My grandma looked at me, “Not sure what you, your mother, brother or what your grandpa and I did in our past lives to get a father, husband and son-in-law like him, but we are very blessed.”
I laughed. So I’ve heard from them many times.
My grandpa nodded in agreement, and for the next few minutes we didn’t say anything. Suddenly the pool lights came on along with the waterfall. My aunt had turned them on via remote control from her study. I waved at the window and saw a slim white arm wave back. The pool light, chosen by the previous owners who had no doubt predicted wild booze-filled pool parties, glowed in a myriad of garish colors: red, blue, white, then green. Silently we watched the water change colors, pausing just a few seconds on each hue before slowly changing to the next.
The three of us watched the colors change as though in a trance until my father finished his phone call and came to join us.
“I saw you clean your aunt’s pool.”
“I told her she could clean her aunt’s pool for a living,” my grandpa said again, and my father laughed.
“Oh no,” he said, “She’s going back to school. At least, that’s what she tells me.”

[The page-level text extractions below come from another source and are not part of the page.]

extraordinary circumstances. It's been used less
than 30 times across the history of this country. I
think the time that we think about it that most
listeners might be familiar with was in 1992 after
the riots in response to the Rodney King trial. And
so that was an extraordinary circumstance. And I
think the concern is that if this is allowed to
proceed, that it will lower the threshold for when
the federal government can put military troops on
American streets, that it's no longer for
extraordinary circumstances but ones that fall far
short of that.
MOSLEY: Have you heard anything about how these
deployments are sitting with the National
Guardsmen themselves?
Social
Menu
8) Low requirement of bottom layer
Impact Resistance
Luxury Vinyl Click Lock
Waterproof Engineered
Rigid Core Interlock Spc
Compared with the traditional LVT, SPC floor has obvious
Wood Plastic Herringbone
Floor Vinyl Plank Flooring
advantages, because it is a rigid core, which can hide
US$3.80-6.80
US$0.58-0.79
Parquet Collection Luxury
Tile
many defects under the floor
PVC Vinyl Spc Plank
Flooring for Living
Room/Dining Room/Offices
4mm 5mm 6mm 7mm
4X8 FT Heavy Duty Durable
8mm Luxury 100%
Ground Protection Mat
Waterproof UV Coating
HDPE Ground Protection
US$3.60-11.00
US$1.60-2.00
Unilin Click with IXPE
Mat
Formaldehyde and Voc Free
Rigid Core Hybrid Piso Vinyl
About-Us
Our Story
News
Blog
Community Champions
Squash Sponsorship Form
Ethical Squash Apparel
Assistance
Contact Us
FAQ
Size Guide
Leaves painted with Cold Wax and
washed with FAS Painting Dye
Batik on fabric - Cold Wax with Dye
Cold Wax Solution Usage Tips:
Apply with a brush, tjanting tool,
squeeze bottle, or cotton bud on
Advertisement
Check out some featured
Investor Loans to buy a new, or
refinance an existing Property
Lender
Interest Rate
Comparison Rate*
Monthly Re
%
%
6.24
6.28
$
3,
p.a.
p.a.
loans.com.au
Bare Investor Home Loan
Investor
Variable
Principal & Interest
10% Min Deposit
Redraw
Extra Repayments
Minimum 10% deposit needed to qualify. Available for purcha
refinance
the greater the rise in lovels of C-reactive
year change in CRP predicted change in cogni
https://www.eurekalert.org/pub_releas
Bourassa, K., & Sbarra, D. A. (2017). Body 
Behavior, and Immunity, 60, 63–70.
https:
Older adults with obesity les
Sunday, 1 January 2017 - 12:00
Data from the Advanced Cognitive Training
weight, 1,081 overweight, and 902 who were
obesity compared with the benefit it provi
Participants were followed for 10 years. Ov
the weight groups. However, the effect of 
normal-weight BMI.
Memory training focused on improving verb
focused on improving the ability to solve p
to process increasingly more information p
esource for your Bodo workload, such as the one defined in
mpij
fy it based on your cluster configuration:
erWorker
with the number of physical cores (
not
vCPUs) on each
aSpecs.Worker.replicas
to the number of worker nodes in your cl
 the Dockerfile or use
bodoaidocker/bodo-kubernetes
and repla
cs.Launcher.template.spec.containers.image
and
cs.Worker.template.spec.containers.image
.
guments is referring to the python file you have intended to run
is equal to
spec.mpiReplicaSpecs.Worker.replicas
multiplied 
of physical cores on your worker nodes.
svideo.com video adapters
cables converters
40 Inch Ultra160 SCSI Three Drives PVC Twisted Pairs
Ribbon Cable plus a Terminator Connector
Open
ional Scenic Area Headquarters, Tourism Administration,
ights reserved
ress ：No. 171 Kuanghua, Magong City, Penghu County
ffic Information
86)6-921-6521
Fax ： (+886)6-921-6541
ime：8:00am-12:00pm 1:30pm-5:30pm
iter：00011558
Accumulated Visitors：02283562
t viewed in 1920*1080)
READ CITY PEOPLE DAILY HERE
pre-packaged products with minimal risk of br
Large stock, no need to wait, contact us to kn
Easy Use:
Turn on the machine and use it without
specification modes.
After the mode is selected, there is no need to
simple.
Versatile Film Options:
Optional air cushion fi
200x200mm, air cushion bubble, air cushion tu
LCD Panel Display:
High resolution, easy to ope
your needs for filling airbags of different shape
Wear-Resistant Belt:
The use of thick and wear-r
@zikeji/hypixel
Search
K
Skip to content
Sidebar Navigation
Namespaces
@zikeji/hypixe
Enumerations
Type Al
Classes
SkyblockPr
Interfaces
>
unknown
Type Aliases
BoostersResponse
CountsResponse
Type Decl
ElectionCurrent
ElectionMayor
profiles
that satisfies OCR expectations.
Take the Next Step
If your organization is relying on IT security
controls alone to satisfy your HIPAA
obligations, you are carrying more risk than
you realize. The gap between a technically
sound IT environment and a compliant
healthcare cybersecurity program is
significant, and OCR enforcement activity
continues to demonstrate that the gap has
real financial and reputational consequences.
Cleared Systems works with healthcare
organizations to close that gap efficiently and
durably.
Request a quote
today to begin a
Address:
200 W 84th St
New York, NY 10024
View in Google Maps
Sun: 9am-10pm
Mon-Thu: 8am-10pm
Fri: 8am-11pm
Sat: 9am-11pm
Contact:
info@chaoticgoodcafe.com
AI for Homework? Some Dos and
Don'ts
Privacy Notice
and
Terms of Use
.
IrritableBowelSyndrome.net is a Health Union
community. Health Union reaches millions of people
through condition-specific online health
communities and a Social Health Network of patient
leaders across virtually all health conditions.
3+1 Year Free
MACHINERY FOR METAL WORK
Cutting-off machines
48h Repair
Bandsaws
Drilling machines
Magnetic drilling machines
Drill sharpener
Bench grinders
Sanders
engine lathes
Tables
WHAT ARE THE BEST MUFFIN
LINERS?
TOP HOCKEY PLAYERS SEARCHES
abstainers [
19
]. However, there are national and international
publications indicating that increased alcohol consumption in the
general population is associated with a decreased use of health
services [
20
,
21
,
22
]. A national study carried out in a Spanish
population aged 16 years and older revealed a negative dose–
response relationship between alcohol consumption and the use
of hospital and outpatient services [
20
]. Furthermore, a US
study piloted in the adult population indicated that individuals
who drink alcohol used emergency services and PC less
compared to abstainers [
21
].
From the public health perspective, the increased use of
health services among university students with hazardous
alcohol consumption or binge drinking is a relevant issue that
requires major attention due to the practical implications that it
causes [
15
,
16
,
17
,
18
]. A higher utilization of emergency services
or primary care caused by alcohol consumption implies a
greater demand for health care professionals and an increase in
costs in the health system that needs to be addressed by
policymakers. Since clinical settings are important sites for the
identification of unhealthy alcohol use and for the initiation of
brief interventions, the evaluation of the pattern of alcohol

“That’s the plan,” I said.
“Good, good,” grandpa said, “School is always good.”
My father scoffed, “Yes, but this one doesn’t study. I’m worried I’ll be throwing my money away. She majored in English and all she ever did was read a few novels.”
“Saying you study is like watching ghosts fight.”
I thought my father was saying something poetic, about how a writer’s struggle is invisible, and for a minute I thought he was coming around. That he understood that my “studying” or “working” wasn’t always something you could chart. But just to make sure, I asked.
“What does that mean?”
“Have you ever seen ghosts fight?”
“There you go.”
I rolled my eyes. What was there to explain? Nothing really. It was a nice evening. We had just eaten a healthy, home-cooked meal. I had just cleaned my aunt’s pool and was now sitting with my feet in the water. It felt good, and looking at my grandparent’s faces, they felt good too. My father, with his arms crossed and his phone back in his pocket, was smiling.
My grandpa must have noticed something then. The sun was nearly completely gone, but there was still enough light to see barely, the outline of their faces and mine too.
“You’re at your best right now,” he said suddenly, “this is your best time.”
I wasn’t sure what he meant: was he referring to my youth or intellectual potential or fertility? Maybe all three. Was it warning? Or perhaps in the dimming twilight my grandfather had briefly forgotten that I was twenty-six and spoke to me as though I were still a child, having just left the children’s table to accompany them to the edge of the pool.
I didn’t know and there was something about the moment that told me not to ask. His statement had been issued and I could do with it what I wanted. I kicked my feet up a bit and caused the water to ripple. The lights changed again, then again, and again, casting a glow on all our faces, sometimes warm and red, sometimes a cool blue and white. I wondered if the pool light had a sensor. If I jumped in, would the lights stop changing? Probably not.